** Exercise requirements **
Every line that contains the word "plus" should be copied from the records below.

- Opening Delimiter -

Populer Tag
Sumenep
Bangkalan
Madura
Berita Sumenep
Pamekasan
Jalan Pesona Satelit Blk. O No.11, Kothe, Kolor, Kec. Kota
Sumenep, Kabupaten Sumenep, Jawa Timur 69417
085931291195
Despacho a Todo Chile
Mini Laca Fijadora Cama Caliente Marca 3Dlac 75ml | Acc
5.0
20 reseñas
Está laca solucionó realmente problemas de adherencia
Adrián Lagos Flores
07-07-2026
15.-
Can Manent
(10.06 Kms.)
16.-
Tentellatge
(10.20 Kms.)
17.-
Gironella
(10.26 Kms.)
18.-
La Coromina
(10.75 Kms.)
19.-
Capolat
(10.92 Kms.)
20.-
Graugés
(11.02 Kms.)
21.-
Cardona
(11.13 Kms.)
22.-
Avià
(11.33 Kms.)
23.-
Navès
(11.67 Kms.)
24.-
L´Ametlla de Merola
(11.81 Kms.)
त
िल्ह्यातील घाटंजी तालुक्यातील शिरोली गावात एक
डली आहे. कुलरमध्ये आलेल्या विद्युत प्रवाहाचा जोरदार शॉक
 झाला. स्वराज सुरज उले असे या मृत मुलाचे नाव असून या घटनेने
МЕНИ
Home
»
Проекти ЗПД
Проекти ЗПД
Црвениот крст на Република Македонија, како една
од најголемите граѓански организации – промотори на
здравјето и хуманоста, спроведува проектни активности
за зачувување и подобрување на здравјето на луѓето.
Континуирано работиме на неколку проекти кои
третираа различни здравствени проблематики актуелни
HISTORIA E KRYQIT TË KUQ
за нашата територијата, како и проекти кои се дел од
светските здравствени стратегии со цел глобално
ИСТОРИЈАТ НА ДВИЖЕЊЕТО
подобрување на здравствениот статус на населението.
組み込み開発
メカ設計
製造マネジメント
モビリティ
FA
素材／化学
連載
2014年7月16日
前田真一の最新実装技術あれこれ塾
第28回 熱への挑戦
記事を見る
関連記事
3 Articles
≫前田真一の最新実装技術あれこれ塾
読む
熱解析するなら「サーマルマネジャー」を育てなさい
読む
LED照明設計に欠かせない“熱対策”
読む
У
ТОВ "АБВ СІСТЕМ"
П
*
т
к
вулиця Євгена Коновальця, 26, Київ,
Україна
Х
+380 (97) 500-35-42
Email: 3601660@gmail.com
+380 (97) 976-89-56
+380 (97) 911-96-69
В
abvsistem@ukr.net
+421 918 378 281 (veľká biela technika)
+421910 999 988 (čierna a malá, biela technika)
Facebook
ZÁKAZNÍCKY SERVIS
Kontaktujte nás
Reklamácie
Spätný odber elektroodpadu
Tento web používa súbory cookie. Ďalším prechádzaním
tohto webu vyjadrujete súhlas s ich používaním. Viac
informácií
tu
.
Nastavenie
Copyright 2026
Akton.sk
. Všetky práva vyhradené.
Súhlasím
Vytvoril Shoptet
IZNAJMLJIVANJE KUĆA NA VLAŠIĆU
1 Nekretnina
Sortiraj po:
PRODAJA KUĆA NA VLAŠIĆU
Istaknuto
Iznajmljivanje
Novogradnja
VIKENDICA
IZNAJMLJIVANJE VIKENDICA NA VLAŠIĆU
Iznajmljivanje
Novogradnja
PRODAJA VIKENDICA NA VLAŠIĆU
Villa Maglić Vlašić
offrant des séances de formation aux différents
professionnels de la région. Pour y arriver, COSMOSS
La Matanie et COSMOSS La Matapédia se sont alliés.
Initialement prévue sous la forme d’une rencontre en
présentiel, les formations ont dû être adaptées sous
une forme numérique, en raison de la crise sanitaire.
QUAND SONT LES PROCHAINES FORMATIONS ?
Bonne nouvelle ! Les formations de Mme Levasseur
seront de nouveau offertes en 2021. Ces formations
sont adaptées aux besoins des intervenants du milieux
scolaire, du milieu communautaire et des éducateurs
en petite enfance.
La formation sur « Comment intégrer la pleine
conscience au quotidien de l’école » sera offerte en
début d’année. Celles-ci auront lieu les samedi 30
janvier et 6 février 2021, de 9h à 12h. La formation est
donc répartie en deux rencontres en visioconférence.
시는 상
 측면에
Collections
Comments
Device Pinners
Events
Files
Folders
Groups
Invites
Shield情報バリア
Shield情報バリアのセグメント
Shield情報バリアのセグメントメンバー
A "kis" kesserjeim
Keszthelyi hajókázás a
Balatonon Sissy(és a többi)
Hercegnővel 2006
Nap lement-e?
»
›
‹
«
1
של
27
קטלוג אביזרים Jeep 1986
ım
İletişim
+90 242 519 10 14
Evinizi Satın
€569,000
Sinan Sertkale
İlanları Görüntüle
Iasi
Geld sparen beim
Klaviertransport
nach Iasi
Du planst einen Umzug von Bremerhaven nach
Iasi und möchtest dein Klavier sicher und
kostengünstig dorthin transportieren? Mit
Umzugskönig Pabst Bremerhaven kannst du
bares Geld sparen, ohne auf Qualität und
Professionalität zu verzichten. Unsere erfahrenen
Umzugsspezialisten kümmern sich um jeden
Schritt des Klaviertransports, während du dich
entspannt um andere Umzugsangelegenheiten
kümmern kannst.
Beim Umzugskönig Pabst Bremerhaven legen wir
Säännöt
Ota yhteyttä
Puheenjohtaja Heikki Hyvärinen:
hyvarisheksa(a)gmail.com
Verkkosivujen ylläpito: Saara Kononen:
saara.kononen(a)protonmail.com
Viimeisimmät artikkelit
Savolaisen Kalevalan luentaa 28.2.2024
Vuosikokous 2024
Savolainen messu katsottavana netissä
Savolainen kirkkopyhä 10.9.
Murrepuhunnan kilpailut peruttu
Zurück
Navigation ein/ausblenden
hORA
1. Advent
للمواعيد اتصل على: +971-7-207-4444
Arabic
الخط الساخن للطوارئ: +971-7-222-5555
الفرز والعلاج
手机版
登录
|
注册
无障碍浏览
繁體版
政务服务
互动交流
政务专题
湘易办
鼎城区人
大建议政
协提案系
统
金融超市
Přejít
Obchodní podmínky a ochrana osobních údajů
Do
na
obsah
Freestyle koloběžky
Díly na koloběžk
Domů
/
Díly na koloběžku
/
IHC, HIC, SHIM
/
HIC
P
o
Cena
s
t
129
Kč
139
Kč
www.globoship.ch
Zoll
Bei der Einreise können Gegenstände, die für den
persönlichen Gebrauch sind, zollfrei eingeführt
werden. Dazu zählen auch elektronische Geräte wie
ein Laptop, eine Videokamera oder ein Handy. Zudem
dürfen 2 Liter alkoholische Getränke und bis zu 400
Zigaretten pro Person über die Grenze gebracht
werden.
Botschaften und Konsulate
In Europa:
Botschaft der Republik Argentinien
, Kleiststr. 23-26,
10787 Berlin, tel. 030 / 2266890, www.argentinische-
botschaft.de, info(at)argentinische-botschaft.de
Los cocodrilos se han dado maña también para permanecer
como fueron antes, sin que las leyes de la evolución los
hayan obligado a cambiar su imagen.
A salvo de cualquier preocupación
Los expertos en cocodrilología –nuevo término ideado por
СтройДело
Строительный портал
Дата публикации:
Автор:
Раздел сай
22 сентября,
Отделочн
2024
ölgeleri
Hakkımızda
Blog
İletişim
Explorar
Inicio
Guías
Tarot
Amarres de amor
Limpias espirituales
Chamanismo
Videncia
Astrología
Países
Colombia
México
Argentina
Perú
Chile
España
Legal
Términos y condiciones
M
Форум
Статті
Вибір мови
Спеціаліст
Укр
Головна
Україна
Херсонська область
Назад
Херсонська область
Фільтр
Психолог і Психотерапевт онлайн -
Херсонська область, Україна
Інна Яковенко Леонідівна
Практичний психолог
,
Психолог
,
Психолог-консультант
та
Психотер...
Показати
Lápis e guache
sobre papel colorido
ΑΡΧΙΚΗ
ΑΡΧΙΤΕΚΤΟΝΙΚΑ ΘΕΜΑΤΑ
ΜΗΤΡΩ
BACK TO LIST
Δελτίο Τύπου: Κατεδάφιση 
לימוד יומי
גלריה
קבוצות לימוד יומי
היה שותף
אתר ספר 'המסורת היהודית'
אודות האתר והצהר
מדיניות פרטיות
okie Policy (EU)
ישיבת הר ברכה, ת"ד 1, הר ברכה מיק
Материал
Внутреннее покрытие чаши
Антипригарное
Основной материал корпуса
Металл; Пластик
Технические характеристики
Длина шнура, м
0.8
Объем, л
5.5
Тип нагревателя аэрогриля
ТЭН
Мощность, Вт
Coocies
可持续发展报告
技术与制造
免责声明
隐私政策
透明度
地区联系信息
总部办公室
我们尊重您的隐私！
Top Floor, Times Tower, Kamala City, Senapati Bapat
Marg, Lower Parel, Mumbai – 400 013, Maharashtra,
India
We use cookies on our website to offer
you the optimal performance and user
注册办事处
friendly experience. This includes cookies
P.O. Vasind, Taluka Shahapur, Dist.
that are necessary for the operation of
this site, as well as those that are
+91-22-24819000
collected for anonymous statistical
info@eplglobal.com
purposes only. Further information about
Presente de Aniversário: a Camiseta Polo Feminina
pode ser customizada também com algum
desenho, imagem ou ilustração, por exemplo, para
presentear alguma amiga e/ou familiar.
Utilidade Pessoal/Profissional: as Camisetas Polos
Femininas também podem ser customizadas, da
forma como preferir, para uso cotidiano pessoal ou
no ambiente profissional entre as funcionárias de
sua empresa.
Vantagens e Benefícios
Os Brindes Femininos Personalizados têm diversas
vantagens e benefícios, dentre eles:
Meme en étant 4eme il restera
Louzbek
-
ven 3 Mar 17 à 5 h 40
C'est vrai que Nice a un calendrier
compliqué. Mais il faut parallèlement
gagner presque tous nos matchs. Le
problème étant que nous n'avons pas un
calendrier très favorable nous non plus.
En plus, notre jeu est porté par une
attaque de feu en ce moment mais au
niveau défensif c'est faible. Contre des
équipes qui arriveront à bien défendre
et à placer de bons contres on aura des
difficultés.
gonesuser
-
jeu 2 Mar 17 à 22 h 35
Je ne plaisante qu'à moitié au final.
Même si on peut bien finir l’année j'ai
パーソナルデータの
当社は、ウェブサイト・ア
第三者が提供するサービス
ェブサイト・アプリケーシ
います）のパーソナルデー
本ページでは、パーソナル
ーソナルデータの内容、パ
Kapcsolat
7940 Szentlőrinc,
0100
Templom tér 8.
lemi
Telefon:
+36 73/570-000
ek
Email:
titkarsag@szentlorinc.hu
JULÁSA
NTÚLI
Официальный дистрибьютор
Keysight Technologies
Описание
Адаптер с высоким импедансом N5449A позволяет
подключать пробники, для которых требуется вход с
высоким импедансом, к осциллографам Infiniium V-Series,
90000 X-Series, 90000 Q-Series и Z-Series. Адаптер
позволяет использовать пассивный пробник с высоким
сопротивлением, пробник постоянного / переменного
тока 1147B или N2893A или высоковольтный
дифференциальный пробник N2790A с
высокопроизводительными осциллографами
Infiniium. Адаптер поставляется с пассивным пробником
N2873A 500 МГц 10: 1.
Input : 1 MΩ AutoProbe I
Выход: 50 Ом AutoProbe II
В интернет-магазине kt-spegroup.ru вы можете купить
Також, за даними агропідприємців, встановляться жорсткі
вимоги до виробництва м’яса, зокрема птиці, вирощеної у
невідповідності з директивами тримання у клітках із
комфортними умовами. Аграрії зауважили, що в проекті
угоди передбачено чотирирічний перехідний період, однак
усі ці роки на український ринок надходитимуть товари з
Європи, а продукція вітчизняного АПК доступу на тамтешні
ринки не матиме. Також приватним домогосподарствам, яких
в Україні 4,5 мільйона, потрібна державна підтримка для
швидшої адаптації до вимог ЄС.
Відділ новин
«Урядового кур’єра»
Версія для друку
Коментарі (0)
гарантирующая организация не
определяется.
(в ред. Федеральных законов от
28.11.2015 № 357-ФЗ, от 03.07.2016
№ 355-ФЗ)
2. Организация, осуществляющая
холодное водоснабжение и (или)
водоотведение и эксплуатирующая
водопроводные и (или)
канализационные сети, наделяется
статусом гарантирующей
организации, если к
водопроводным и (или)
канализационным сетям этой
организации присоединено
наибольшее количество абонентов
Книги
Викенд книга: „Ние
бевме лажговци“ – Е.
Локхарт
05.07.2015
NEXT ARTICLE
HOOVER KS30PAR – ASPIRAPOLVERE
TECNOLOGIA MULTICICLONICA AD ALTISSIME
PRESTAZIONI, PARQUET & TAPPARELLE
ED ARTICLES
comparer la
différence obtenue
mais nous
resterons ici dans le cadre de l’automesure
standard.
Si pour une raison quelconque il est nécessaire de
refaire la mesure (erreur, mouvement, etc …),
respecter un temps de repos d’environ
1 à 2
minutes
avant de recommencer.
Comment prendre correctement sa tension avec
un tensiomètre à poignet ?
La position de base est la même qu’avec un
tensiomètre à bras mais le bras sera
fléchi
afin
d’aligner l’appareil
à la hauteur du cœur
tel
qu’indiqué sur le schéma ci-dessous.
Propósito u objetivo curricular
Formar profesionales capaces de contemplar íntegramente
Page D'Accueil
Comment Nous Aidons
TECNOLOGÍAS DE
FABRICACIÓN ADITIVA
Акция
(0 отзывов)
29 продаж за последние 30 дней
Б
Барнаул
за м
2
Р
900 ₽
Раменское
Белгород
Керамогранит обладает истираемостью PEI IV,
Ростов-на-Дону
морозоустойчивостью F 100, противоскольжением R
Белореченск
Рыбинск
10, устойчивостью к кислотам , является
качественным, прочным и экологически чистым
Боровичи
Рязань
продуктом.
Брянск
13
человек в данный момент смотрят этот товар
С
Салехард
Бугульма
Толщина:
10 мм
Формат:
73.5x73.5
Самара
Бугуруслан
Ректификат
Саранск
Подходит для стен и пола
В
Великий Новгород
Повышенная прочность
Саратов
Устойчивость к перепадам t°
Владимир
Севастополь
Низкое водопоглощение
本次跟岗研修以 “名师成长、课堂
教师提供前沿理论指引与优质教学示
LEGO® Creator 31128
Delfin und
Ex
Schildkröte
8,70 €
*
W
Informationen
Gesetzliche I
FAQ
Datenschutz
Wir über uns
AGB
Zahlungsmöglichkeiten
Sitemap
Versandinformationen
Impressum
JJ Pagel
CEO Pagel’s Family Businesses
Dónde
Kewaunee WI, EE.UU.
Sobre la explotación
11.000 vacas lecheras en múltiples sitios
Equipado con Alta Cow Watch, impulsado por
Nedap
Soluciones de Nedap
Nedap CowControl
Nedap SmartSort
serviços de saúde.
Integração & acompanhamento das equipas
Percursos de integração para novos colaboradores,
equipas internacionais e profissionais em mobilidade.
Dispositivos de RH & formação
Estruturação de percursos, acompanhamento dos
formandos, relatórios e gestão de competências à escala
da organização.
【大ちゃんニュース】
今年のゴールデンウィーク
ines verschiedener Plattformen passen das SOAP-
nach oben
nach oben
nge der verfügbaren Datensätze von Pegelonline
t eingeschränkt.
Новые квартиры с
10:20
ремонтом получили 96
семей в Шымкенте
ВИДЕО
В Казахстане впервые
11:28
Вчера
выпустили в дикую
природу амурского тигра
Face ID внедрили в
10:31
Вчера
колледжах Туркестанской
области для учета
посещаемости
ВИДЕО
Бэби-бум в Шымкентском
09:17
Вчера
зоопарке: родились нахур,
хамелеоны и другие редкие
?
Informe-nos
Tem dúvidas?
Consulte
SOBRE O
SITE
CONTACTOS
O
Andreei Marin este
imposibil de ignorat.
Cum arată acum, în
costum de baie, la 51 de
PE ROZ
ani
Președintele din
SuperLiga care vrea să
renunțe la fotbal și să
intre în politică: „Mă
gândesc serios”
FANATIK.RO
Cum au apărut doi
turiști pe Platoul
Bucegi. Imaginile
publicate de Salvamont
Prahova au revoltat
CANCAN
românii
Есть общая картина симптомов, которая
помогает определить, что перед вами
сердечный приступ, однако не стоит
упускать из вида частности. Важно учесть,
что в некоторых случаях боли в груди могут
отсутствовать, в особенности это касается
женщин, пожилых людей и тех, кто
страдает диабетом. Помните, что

- Closing Delimiter -

** Output for this exercise **
calendrier très favorable nous non plus.
En plus, notre jeu est porté par une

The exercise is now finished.